§ What you will do:
Extract every entry word for word.
___ Material for the task ___
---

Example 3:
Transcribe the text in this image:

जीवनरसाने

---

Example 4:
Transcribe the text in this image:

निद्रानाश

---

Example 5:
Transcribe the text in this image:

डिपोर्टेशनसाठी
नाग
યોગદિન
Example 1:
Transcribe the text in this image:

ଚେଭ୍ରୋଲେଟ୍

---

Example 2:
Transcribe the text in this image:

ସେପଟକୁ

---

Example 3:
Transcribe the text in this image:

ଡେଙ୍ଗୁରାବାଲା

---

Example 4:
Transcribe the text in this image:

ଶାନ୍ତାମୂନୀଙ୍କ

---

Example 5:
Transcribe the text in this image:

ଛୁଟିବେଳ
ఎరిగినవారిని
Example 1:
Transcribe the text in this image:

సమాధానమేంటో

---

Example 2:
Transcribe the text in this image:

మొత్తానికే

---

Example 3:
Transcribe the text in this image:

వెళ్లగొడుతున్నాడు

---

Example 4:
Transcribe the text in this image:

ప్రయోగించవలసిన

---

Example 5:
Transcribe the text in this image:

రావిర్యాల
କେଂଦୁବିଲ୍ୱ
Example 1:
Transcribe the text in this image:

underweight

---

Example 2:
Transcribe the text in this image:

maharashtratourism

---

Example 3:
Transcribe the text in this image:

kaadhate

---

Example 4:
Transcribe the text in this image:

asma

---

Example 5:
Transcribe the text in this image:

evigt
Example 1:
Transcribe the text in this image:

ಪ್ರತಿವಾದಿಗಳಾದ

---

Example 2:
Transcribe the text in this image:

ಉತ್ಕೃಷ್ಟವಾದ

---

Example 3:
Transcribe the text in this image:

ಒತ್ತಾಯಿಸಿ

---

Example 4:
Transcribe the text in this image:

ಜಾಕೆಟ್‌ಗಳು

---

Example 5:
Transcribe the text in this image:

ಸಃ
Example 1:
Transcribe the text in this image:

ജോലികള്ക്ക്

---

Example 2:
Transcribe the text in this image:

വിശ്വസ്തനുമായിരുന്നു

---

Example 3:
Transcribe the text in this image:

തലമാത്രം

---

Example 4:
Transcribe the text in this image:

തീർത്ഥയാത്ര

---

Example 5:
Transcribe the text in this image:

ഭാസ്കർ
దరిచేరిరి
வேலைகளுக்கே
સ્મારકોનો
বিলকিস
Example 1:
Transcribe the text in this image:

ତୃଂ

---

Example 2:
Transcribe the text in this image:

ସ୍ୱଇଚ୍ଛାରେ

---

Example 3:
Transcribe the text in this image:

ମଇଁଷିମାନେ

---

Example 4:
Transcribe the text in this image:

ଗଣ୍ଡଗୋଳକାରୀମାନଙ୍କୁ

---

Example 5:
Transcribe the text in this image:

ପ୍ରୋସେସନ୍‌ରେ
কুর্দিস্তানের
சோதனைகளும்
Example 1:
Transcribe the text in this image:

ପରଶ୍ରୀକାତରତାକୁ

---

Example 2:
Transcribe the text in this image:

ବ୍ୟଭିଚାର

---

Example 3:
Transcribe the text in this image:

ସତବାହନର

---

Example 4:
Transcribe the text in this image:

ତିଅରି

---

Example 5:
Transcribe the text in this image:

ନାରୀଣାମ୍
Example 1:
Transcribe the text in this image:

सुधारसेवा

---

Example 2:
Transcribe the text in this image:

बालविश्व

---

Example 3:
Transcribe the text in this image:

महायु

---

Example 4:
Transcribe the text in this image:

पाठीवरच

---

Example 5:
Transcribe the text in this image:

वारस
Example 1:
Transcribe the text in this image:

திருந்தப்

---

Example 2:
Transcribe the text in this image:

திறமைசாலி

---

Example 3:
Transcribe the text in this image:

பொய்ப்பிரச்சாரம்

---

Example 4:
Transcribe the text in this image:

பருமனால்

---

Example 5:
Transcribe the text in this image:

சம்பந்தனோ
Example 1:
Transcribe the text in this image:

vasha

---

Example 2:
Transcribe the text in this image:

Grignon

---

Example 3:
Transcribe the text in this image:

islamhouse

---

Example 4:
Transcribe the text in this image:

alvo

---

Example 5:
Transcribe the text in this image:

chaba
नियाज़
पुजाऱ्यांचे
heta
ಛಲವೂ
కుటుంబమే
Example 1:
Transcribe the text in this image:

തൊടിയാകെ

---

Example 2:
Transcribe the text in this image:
___
§ Exercise output:
---

Example 3:
Transcribe the text in this image:

जीवनरसाने

---

Example 4:
Transcribe the text in this image:

निद्रानाश

---

Example 5:
Transcribe the text in this image:

डिपोर्टेशनसाठी
नाग
યોગદિન
Example 1:
Transcribe the text in this image:

ଚେଭ୍ରୋଲେଟ୍

---

Example 2:
Transcribe the text in this image:

ସେପଟକୁ

---

Example 3:
Transcribe the text in this image:

ଡେଙ୍ଗୁରାବାଲା

---

Example 4:
Transcribe the text in this image:

ଶାନ୍ତାମୂନୀଙ୍କ

---

Example 5:
Transcribe the text in this image:

ଛୁଟିବେଳ
ఎరిగినవారిని
Example 1:
Transcribe the text in this image:

సమాధానమేంటో

---

Example 2:
Transcribe the text in this image:

మొత్తానికే

---

Example 3:
Transcribe the text in this image:

వెళ్లగొడుతున్నాడు

---

Example 4:
Transcribe the text in this image:

ప్రయోగించవలసిన

---

Example 5:
Transcribe the text in this image:

రావిర్యాల
କେଂଦୁବିଲ୍ୱ
Example 1:
Transcribe the text in this image:

underweight

---

Example 2:
Transcribe the text in this image:

maharashtratourism

---

Example 3:
Transcribe the text in this image:

kaadhate

---

Example 4:
Transcribe the text in this image:

asma

---

Example 5:
Transcribe the text in this image:

evigt
Example 1:
Transcribe the text in this image:

ಪ್ರತಿವಾದಿಗಳಾದ

---

Example 2:
Transcribe the text in this image:

ಉತ್ಕೃಷ್ಟವಾದ

---

Example 3:
Transcribe the text in this image:

ಒತ್ತಾಯಿಸಿ

---

Example 4:
Transcribe the text in this image:

ಜಾಕೆಟ್‌ಗಳು

---

Example 5:
Transcribe the text in this image:

ಸಃ
Example 1:
Transcribe the text in this image:

ജോലികള്ക്ക്

---

Example 2:
Transcribe the text in this image:

വിശ്വസ്തനുമായിരുന്നു

---

Example 3:
Transcribe the text in this image:

തലമാത്രം

---

Example 4:
Transcribe the text in this image:

തീർത്ഥയാത്ര

---

Example 5:
Transcribe the text in this image:

ഭാസ്കർ
దరిచేరిరి
வேலைகளுக்கே
સ્મારકોનો
বিলকিস
Example 1:
Transcribe the text in this image:

ତୃଂ

---

Example 2:
Transcribe the text in this image:

ସ୍ୱଇଚ୍ଛାରେ

---

Example 3:
Transcribe the text in this image:

ମଇଁଷିମାନେ

---

Example 4:
Transcribe the text in this image:

ଗଣ୍ଡଗୋଳକାରୀମାନଙ୍କୁ

---

Example 5:
Transcribe the text in this image:

ପ୍ରୋସେସନ୍‌ରେ
কুর্দিস্তানের
சோதனைகளும்
Example 1:
Transcribe the text in this image:

ପରଶ୍ରୀକାତରତାକୁ

---

Example 2:
Transcribe the text in this image:

ବ୍ୟଭିଚାର

---

Example 3:
Transcribe the text in this image:

ସତବାହନର

---

Example 4:
Transcribe the text in this image:

ତିଅରି

---

Example 5:
Transcribe the text in this image:

ନାରୀଣାମ୍
Example 1:
Transcribe the text in this image:

सुधारसेवा

---

Example 2:
Transcribe the text in this image:

बालविश्व

---

Example 3:
Transcribe the text in this image:

महायु

---

Example 4:
Transcribe the text in this image:

पाठीवरच

---

Example 5:
Transcribe the text in this image:

वारस
Example 1:
Transcribe the text in this image:

திருந்தப்

---

Example 2:
Transcribe the text in this image:

திறமைசாலி

---

Example 3:
Transcribe the text in this image:

பொய்ப்பிரச்சாரம்

---

Example 4:
Transcribe the text in this image:

பருமனால்

---

Example 5:
Transcribe the text in this image:

சம்பந்தனோ
Example 1:
Transcribe the text in this image:

vasha

---

Example 2:
Transcribe the text in this image:

Grignon

---

Example 3:
Transcribe the text in this image:

islamhouse

---

Example 4:
Transcribe the text in this image:

alvo

---

Example 5:
Transcribe the text in this image:

chaba
नियाज़
पुजाऱ्यांचे
heta
ಛಲವೂ
కుటుంబమే
Example 1:
Transcribe the text in this image:

തൊടിയാകെ

---

Example 2:
Transcribe the text in this image:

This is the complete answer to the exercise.